→ Description of the task:
Each line from the one that includes "Landing Page, label: Defect -> Research" to the last line of the data below should be set down exactly; no other lines are wanted.

—————

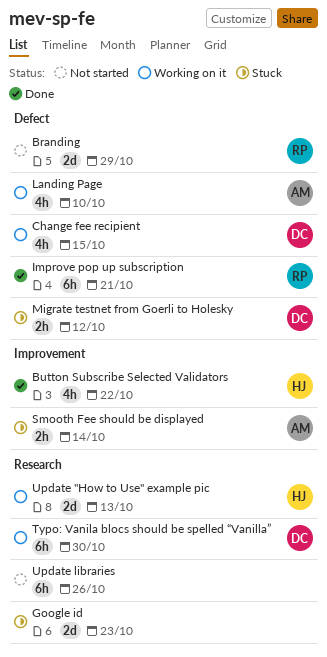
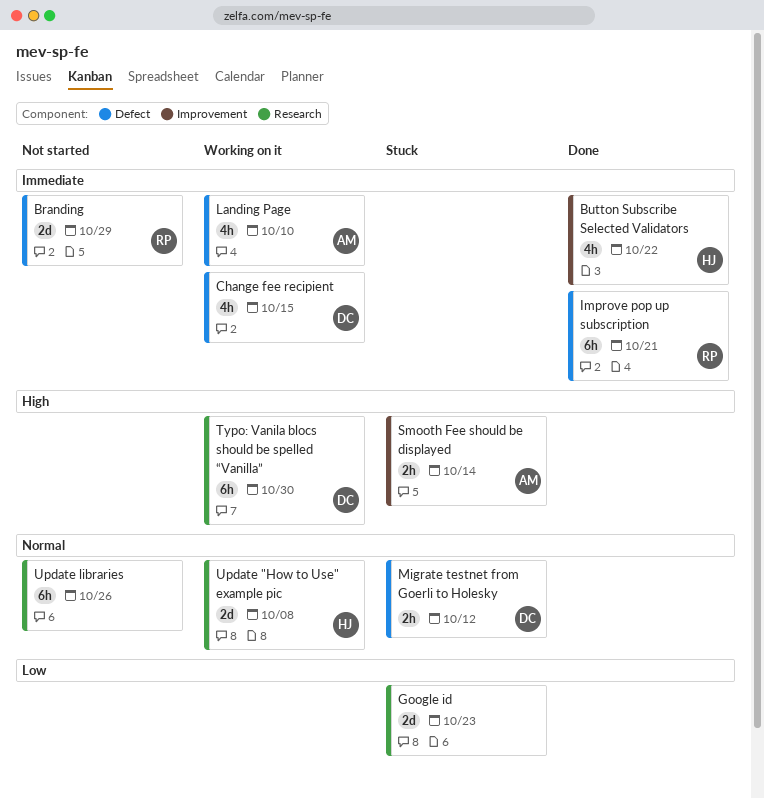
Update "How to Use" example pic, due: Oct 13 -> Oct 8

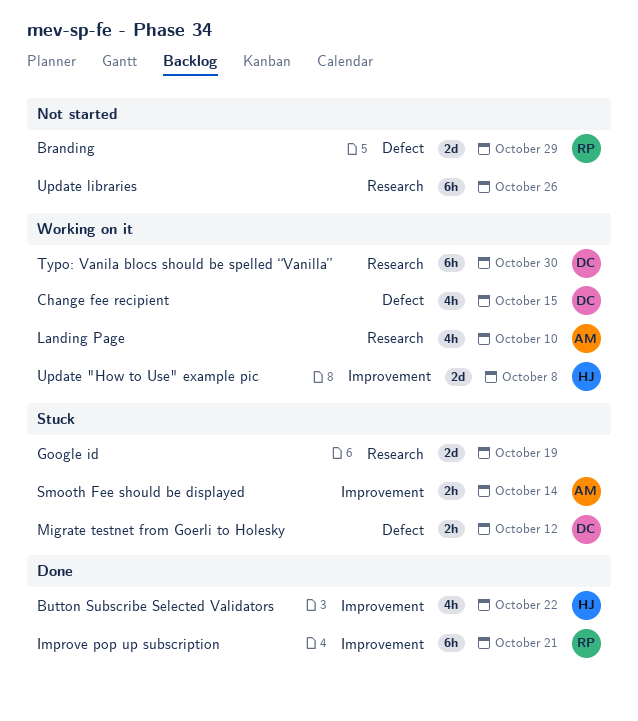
Google id, due: Oct 23 -> Oct 19
Improve pop up subscription, label: Defect -> Improvement
Landing Page, label: Defect -> Research
Update "How to Use" example pic, label: Research -> Improvement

—————

→ Your response:
Landing Page, label: Defect -> Research
Update "How to Use" example pic, label: Research -> Improvement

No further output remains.